| Problem description |
Each line below from the one containing "[421,355,566,368] clean_tokenizer.py ->" through the one containing "(212, 391) none" is to be given again exactly, and no line outside that span.

| Data for processing |

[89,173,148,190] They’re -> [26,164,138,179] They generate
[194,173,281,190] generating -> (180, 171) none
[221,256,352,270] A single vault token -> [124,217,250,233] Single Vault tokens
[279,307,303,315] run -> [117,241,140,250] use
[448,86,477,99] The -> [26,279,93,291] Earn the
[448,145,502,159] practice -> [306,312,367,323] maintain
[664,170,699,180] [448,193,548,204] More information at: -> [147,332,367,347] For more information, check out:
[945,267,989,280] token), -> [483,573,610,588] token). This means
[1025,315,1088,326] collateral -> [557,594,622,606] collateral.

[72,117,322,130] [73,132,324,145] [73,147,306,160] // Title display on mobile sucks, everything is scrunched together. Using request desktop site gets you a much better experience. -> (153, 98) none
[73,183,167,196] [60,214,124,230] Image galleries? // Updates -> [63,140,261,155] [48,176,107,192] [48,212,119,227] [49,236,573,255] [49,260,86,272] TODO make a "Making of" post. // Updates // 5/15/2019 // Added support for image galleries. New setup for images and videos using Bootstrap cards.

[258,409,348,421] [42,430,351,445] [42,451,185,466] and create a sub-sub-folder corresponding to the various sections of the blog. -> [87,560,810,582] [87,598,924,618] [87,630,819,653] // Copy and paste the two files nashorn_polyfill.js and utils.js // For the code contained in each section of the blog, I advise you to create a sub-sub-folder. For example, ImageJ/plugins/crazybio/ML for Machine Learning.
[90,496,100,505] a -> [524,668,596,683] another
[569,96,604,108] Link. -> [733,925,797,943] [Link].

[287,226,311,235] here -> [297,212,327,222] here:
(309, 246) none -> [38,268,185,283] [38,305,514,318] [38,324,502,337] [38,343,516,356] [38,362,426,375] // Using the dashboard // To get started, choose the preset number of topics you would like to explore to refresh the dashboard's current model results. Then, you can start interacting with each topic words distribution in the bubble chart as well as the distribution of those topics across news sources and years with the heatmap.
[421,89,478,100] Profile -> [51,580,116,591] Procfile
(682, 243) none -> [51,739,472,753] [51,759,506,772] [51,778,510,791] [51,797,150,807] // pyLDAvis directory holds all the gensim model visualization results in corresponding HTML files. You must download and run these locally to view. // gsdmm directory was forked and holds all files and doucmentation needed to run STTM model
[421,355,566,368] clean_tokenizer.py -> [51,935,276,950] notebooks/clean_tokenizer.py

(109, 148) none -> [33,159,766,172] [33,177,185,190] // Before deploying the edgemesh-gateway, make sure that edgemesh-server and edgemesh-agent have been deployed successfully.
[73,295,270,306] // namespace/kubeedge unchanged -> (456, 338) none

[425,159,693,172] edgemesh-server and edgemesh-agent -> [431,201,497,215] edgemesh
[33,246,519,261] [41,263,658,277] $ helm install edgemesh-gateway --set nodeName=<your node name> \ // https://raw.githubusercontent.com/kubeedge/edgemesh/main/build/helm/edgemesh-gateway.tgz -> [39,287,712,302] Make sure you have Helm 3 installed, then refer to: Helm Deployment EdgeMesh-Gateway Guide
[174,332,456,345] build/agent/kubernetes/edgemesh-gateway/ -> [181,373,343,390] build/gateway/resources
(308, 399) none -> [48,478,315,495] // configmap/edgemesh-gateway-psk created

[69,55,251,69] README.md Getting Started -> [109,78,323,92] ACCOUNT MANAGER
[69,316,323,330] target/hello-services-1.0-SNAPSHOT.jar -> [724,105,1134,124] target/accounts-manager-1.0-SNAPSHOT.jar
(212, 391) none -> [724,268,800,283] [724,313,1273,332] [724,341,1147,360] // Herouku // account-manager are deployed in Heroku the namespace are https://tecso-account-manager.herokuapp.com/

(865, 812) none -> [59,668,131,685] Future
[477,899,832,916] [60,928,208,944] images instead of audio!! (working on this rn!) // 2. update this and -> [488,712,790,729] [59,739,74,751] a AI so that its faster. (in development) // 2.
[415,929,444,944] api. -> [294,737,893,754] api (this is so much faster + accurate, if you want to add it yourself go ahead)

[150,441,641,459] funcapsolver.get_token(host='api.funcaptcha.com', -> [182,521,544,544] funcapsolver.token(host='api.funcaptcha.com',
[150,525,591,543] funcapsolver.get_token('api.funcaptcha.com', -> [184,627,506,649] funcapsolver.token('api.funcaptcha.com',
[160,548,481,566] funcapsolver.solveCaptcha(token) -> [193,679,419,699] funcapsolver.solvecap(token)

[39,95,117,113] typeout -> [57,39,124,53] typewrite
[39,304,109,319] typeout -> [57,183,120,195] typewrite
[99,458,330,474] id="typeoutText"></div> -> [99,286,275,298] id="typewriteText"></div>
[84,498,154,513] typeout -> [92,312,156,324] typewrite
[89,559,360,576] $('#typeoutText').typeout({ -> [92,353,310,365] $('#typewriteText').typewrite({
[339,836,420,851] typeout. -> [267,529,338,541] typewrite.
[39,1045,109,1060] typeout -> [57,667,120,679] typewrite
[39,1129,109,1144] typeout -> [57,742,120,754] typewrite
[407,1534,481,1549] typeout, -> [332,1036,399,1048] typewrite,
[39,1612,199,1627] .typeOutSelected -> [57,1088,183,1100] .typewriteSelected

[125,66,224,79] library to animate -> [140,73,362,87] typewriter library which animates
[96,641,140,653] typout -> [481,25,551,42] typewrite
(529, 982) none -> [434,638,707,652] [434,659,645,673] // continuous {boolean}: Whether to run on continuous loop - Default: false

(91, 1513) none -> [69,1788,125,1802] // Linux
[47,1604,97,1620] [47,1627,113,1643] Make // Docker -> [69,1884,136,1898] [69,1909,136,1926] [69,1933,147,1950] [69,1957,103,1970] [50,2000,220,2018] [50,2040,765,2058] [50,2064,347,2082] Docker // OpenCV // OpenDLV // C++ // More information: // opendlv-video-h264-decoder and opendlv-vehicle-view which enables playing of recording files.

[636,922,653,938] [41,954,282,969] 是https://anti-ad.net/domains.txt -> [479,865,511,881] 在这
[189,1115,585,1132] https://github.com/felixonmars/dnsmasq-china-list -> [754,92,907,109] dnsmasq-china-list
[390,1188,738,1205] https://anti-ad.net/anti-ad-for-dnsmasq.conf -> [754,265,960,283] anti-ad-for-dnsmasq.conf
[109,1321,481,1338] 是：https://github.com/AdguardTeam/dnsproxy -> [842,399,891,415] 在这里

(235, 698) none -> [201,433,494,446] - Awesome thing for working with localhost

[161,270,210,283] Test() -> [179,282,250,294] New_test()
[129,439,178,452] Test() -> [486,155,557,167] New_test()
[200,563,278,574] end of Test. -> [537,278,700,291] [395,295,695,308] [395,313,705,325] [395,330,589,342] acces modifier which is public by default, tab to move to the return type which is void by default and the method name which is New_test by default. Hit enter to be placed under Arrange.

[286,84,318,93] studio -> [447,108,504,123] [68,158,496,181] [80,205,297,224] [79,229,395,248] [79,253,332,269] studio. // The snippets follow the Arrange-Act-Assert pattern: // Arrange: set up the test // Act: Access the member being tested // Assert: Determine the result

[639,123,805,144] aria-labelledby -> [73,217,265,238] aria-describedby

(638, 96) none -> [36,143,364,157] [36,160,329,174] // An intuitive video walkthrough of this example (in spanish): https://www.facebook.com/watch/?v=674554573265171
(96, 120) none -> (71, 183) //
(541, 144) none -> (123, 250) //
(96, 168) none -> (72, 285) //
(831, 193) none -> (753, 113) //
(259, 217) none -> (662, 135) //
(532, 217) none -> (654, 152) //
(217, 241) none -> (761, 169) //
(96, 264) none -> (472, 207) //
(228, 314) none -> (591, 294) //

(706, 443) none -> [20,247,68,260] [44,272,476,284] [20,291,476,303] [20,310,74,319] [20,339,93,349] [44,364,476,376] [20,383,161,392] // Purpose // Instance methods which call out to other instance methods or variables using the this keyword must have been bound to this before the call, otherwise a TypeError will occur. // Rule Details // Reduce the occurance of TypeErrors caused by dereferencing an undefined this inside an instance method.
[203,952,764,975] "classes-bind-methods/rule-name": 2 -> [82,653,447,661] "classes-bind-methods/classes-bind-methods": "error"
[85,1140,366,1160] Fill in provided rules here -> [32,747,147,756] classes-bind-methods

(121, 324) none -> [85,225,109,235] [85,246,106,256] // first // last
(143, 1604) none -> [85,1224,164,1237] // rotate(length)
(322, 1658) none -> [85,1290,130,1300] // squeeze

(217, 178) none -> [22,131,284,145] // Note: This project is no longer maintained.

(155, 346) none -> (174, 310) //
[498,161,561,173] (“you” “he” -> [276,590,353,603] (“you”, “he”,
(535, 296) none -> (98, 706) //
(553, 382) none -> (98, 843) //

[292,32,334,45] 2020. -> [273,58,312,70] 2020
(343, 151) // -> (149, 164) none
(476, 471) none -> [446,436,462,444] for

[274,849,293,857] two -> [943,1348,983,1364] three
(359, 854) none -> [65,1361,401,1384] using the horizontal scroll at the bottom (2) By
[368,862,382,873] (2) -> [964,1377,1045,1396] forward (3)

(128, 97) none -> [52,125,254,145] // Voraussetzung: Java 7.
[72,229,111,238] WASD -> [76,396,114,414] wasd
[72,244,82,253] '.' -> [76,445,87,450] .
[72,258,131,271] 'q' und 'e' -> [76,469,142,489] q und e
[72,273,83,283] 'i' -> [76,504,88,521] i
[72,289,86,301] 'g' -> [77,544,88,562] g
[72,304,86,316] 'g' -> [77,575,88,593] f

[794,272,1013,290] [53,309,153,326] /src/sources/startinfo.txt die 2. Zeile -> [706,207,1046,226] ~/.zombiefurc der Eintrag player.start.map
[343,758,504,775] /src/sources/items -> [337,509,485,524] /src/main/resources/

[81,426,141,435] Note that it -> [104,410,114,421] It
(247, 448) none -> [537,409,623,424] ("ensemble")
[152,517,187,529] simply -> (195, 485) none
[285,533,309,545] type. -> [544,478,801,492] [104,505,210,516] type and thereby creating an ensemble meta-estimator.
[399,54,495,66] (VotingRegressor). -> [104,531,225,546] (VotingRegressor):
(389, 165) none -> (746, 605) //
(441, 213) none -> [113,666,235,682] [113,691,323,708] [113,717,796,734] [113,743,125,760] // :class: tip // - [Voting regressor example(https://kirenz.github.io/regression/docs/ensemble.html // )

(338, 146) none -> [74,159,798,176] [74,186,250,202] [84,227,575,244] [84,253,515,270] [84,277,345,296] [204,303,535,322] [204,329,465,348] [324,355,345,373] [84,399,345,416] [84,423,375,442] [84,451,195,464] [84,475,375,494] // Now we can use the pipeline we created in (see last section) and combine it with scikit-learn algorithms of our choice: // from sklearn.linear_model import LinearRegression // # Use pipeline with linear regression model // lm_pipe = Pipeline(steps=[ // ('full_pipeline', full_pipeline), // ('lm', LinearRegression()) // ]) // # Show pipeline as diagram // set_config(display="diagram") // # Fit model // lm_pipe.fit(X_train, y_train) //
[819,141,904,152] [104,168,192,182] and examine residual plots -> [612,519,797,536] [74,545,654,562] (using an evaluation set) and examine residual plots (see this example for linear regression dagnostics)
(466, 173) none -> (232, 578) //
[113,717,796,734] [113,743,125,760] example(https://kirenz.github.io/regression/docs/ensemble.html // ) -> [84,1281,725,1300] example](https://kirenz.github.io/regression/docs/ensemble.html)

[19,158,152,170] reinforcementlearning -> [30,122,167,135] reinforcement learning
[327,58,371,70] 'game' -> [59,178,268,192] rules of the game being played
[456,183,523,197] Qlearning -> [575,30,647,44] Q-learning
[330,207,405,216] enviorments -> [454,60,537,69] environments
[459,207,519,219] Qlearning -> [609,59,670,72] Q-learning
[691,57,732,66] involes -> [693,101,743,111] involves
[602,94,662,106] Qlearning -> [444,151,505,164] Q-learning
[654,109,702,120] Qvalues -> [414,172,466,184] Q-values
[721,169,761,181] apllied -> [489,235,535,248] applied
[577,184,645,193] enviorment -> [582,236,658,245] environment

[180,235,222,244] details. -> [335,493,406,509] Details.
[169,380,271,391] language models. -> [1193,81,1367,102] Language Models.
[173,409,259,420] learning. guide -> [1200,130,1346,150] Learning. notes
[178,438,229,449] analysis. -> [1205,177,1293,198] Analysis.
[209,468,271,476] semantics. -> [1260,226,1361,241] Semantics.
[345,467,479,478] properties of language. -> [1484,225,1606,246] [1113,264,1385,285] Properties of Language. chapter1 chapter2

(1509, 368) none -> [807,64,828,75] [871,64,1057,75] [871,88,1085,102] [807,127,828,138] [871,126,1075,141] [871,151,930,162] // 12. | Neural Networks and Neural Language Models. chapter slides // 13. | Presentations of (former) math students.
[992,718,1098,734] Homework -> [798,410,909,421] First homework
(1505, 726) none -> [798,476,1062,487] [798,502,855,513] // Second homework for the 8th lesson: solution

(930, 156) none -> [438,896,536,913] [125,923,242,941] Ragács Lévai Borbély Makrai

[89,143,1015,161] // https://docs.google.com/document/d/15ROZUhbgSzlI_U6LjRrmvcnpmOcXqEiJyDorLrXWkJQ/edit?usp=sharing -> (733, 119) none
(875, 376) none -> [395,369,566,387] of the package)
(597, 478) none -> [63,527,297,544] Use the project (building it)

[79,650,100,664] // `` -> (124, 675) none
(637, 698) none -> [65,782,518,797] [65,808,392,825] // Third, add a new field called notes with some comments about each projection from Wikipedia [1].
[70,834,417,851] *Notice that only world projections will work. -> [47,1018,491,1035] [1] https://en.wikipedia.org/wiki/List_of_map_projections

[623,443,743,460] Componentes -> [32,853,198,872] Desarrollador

| Result for this exercise |
[421,355,566,368] clean_tokenizer.py -> [51,935,276,950] notebooks/clean_tokenizer.py

(109, 148) none -> [33,159,766,172] [33,177,185,190] // Before deploying the edgemesh-gateway, make sure that edgemesh-server and edgemesh-agent have been deployed successfully.
[73,295,270,306] // namespace/kubeedge unchanged -> (456, 338) none

[425,159,693,172] edgemesh-server and edgemesh-agent -> [431,201,497,215] edgemesh
[33,246,519,261] [41,263,658,277] $ helm install edgemesh-gateway --set nodeName=<your node name> \ // https://raw.githubusercontent.com/kubeedge/edgemesh/main/build/helm/edgemesh-gateway.tgz -> [39,287,712,302] Make sure you have Helm 3 installed, then refer to: Helm Deployment EdgeMesh-Gateway Guide
[174,332,456,345] build/agent/kubernetes/edgemesh-gateway/ -> [181,373,343,390] build/gateway/resources
(308, 399) none -> [48,478,315,495] // configmap/edgemesh-gateway-psk created

[69,55,251,69] README.md Getting Started -> [109,78,323,92] ACCOUNT MANAGER
[69,316,323,330] target/hello-services-1.0-SNAPSHOT.jar -> [724,105,1134,124] target/accounts-manager-1.0-SNAPSHOT.jar
(212, 391) none -> [724,268,800,283] [724,313,1273,332] [724,341,1147,360] // Herouku // account-manager are deployed in Heroku the namespace are https://tecso-account-manager.herokuapp.com/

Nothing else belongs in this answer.